:: Work to complete ::
- 1) From the forum thread about scheduling a nightly cron job, reproduce the stretch from "A friend has" through "do this . . .".
- 2) Summarize the forum thread about scheduling a nightly cron job in two sentences.

:: Text to read ::
· · ·

Daily scheduled job, but need to check if previous job has completed.
Daily scheduled job, but need to check if previous job has completed.
am 30.11.2007 11:15:21 von Eliot
I want to schedule cron to run a script each night, but should there
have been a lot of activity during the day, the script may take more
than a day to complete. So I need to check if the previous days job
has finished before starting today's. It doesn't matter if the script
doesn't run on the odd night here and there - I know that on average
the system will manage to keep up.
A friend has suggested to use a "touch" file but what if the system
crashes or some one reboots it - the touch file will still be present
and prevent the script from being run again. The friend also
suggested using a the process id for the script, but I am unsure how
to do this . . .
Re: Daily scheduled job, but need to check if previous job has
am 30.11.2007 11:48:13 von Janis Papanagnou
On 30 Nov., 11:15, Eliot wrote:
> I want to schedule cron to run a script each night, but should there
> have been a lot of activity during the day, the script may take more
> than a day to complete. So I need to check if the previous days job
> has finished before starting today's. It doesn't matter if the script
> doesn't run on the odd night here and there - I know that on average
> the system will manage to keep up.

· · ·

:: Given data ::
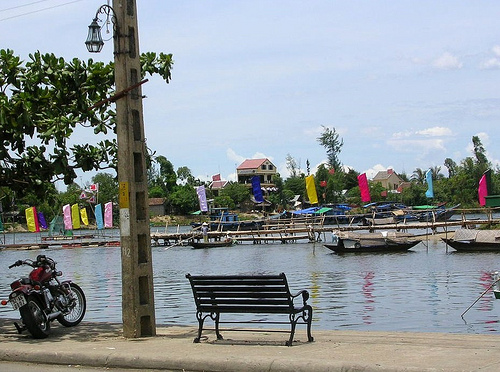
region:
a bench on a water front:
[189, 272, 316, 345]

· · ·

:: Task-by-task answers ::
- 1)
A friend has suggested to use a "touch" file but what if the system
crashes or some one reboots it - the touch file will still be present
and prevent the script from being run again. The friend also
suggested using a the process id for the script, but I am unsure how
to do this . . .

- 2) The poster wants cron to run a script each night but must first check that the previous day's run has finished, since heavy daytime activity can make the script take more than a day, and skipping an occasional night is acceptable. A friend suggested a "touch" file, which the poster fears would remain after a crash or reboot and block future runs, and also suggested using the script's process ID, which the poster is unsure how to do.